Иван Лукаш
Лесков

   Россия во Христа крестится, но во Христа еще не облеклась.
«На краю света»

   В начале этого года исполнились и незаметно миновали две литературные годовщины: 75-летие со дня рождения Гаршина и 35-летие со дня смерти Лескова.
   Гаршин, с его скорбящими глазами и красным цветком, как бы предтеча Леонида Андреева и вместе с тем на Гаршине есть тонкое и светло-больное дуновение той судьбы, которой отмечены Гофман, и По, и Жерар де Нерваль. Гаршин ближе к Жерару де Нерваль и в попытках литературных воплощений, и в странности своей жизни и смерти.
   Несомненную искренность Гаршина, намечавшего, может быть, новую тропу в нашей литературе, заслонили пышные декорации, театр ужасов, далеко не всегда искреннего Андреева. Теперь к Гаршину и Андрееву оборваны все нити, связующие мертвых с живыми. Их мир погас и развеялся, точно его не было вовсе.
   А мир Лескова померк ли, запылился ли так же, как «небо в алмазах» Чехова и многое другое, что было и после Чехова? Нет, мир Лескова горит ярко, зловещими и ослепительными огнями.
   Нелюбимый, затравленный, жалящий, невыносимо-одинокий Лесков острым углом врезается в свою эпоху, уже сошедшую в туманность, и теперь кажется, что именно Лесков был единственно отлитой формой, утверждением и очерченной до конца фигурой той эпохи, когда все в России теряло формы, смешивало очертания, исходило отрицательством и опростительством, сдвигаясь в хаос чувств и дел, чтобы померкнуть на наших глазах Россией-сумбуром.
   Как будто один Лесков противостоит надвигающейся мгле, он всегда в борении, и он всегда кажется напряженным, подобравшим все жилы и мускулы или для прыжка, или чтобы подставить грудь удару. И его глаза, остро-прищуренные, зеленоватые, и жесткая бородка, и еж, и сухое, измученное и мучающее лицо – во всем «строжкость» и во всем следы невыносимого борения. Своеобразный, необычайный, отдельный во всем, замкнутый в себе – некий особый мир, только касающийся нашего общего мира, – такие определения Лескова напрашиваются прежде всего.

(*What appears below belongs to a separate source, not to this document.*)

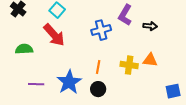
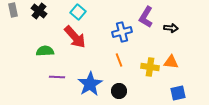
orange line: (98, 67) -> (119, 60), moved, turned -32
purple line: (36, 84) -> (57, 77), moved
blue square: (173, 91) -> (178, 93), moved

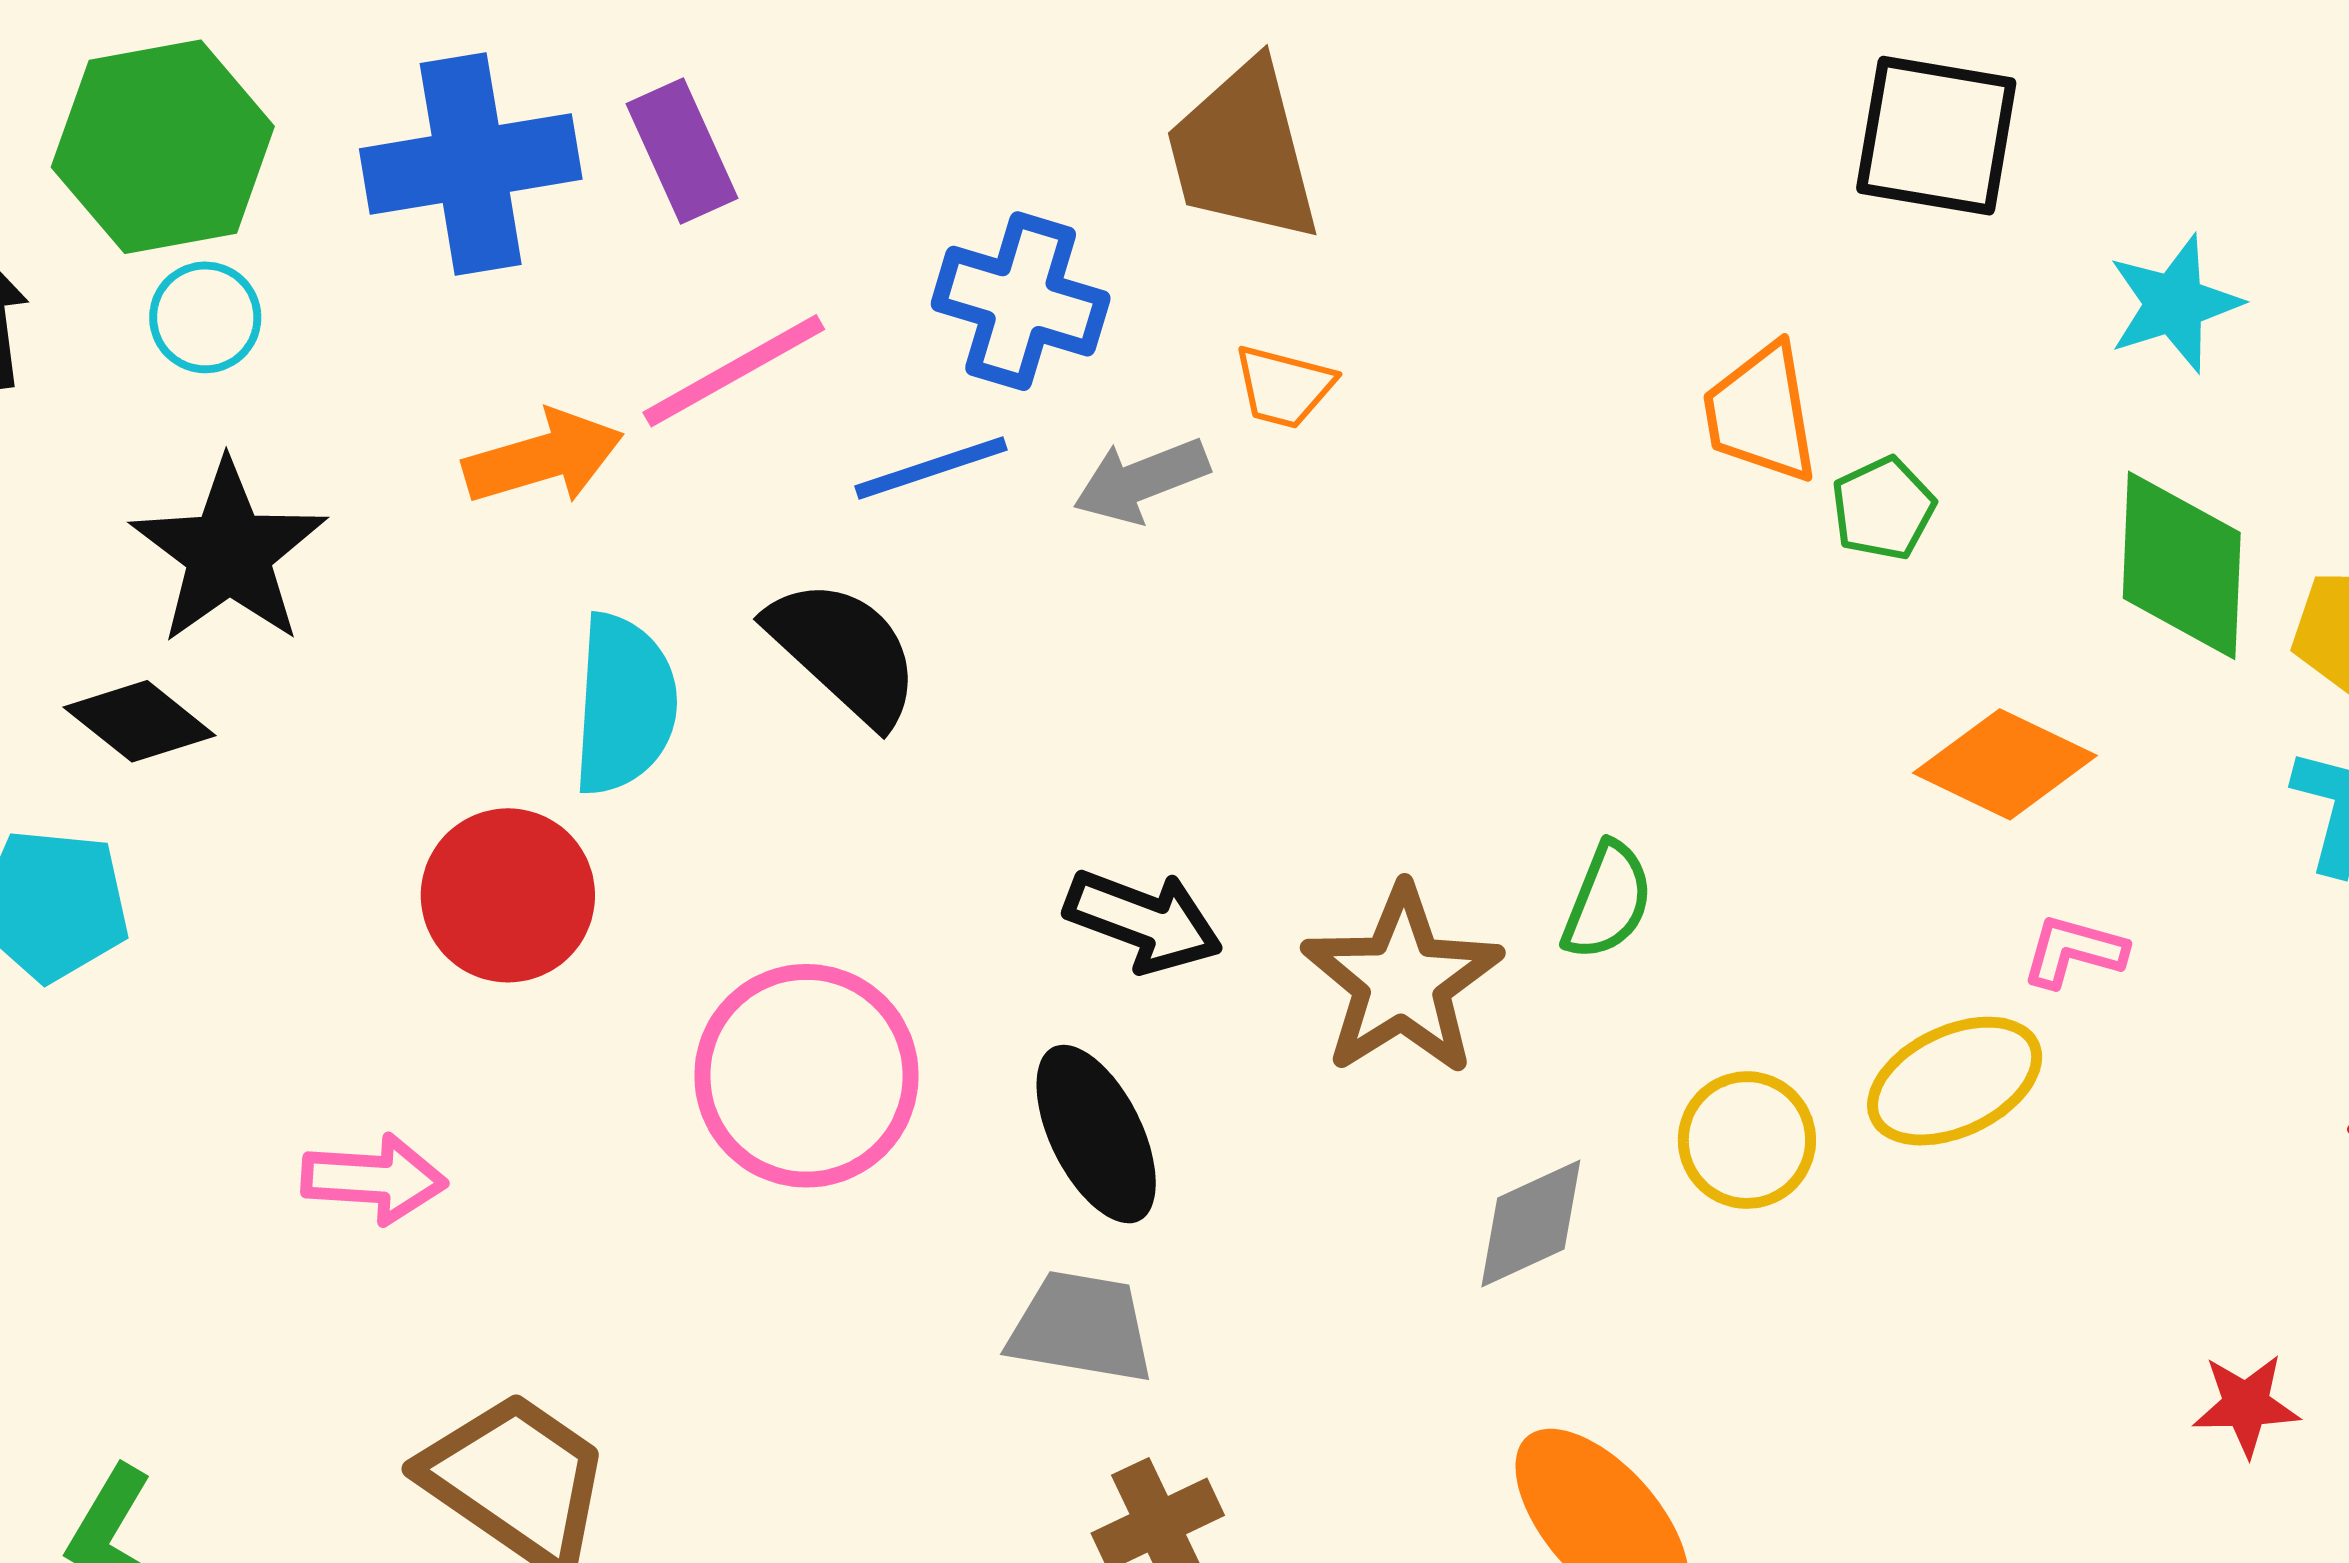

   Его мир резко отличен от окружающей эпохи, он писатель не своего времени, и уже отсюда его беспощадная распря с современным ему «обществом».
   «Левые» отбросили его от литературы, травили с восторгом, и Писарев отдавал приказы, чтобы «ни один журнал не осмеливался печатать на своих страницах что-нибудь, вышедшее из-под пера» Лескова. «Левые» объявили его мракобесом. А «правые», а мракобесы, и среди них такой, как Победоносцев, объявили Лескова «потаенно– и хитро-ласковым нигилистом». Все враги. Один.
   Не только «правые» и «левые», а все крайности человеческой натуры сходились в Лескове. Он, несомненно, одержимый, а как трудно в одержимости, и особенно русской, отличить святость от бесовщины. В Лескове было и то, и другое.
   В его «Воительнице» с презрительной ненавистью начертана образина русской бабищи, приятной, чернобровой дебелухи, молитвенницы и вместе сводницы. Та же бабища, уездная леди Макбет, купчиха Катерина Львовна, с любовником Сережкой, душит отрока Федю именно тогда – вот именно тогда! – когда отрок читает житие ангела своего Феодора Студита. «Зверь» с доезжачим Храпошкой, «Тупейный художник», или «образочки», вставленные в глазные впадины Платониды, или холодная насмешка над всей мертвой церковностью в «Фигуре» – все это терзающая Виева Россия, которую увидел Лесков.